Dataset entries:
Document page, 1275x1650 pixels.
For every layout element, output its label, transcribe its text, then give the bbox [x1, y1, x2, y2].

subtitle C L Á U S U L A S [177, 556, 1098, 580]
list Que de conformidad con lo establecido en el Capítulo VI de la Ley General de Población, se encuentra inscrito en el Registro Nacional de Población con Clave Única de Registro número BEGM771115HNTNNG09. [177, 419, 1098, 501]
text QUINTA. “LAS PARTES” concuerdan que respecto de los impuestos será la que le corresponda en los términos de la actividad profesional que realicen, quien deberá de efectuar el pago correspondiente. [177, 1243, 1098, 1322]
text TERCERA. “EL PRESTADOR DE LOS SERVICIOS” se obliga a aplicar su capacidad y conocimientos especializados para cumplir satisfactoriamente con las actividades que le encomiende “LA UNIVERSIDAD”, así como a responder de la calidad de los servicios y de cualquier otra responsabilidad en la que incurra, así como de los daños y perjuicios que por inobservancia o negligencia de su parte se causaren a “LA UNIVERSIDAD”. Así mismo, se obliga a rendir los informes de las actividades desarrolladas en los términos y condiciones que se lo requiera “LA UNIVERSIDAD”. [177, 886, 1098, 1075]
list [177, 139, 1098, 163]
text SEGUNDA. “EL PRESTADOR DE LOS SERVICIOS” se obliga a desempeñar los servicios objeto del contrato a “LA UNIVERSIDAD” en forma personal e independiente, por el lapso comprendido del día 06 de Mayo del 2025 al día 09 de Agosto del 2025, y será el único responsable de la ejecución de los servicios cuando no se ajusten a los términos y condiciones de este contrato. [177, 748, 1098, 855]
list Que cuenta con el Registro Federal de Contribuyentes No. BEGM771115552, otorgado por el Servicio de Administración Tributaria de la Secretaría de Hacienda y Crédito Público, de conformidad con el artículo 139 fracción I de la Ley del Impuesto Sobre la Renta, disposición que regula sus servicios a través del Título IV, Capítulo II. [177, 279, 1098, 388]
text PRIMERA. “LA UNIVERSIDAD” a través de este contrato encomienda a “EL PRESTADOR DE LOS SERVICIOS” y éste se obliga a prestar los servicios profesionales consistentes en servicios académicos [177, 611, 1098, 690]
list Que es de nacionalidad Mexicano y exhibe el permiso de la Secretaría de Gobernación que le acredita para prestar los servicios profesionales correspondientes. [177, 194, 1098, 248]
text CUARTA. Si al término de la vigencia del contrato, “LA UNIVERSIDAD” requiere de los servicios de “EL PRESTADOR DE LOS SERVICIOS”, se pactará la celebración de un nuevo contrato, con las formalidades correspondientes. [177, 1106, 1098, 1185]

-- INSTRUCTION --
In the answer, every line above should be retyped exactly.

-- WRITTEN ANSWER --
Document page, 1275x1650 pixels.
For every layout element, output its label, transcribe its text, then give the bbox [x1, y1, x2, y2].

subtitle C L Á U S U L A S [177, 556, 1098, 580]
list Que de conformidad con lo establecido en el Capítulo VI de la Ley General de Población, se encuentra inscrito en el Registro Nacional de Población con Clave Única de Registro número BEGM771115HNTNNG09. [177, 419, 1098, 501]
text QUINTA. “LAS PARTES” concuerdan que respecto de los impuestos será la que le corresponda en los términos de la actividad profesional que realicen, quien deberá de efectuar el pago correspondiente. [177, 1243, 1098, 1322]
text TERCERA. “EL PRESTADOR DE LOS SERVICIOS” se obliga a aplicar su capacidad y conocimientos especializados para cumplir satisfactoriamente con las actividades que le encomiende “LA UNIVERSIDAD”, así como a responder de la calidad de los servicios y de cualquier otra responsabilidad en la que incurra, así como de los daños y perjuicios que por inobservancia o negligencia de su parte se causaren a “LA UNIVERSIDAD”. Así mismo, se obliga a rendir los informes de las actividades desarrolladas en los términos y condiciones que se lo requiera “LA UNIVERSIDAD”. [177, 886, 1098, 1075]
list [177, 139, 1098, 163]
text SEGUNDA. “EL PRESTADOR DE LOS SERVICIOS” se obliga a desempeñar los servicios objeto del contrato a “LA UNIVERSIDAD” en forma personal e independiente, por el lapso comprendido del día 06 de Mayo del 2025 al día 09 de Agosto del 2025, y será el único responsable de la ejecución de los servicios cuando no se ajusten a los términos y condiciones de este contrato. [177, 748, 1098, 855]
list Que cuenta con el Registro Federal de Contribuyentes No. BEGM771115552, otorgado por el Servicio de Administración Tributaria de la Secretaría de Hacienda y Crédito Público, de conformidad con el artículo 139 fracción I de la Ley del Impuesto Sobre la Renta, disposición que regula sus servicios a través del Título IV, Capítulo II. [177, 279, 1098, 388]
text PRIMERA. “LA UNIVERSIDAD” a través de este contrato encomienda a “EL PRESTADOR DE LOS SERVICIOS” y éste se obliga a prestar los servicios profesionales consistentes en servicios académicos [177, 611, 1098, 690]
list Que es de nacionalidad Mexicano y exhibe el permiso de la Secretaría de Gobernación que le acredita para prestar los servicios profesionales correspondientes. [177, 194, 1098, 248]
text CUARTA. Si al término de la vigencia del contrato, “LA UNIVERSIDAD” requiere de los servicios de “EL PRESTADOR DE LOS SERVICIOS”, se pactará la celebración de un nuevo contrato, con las formalidades correspondientes. [177, 1106, 1098, 1185]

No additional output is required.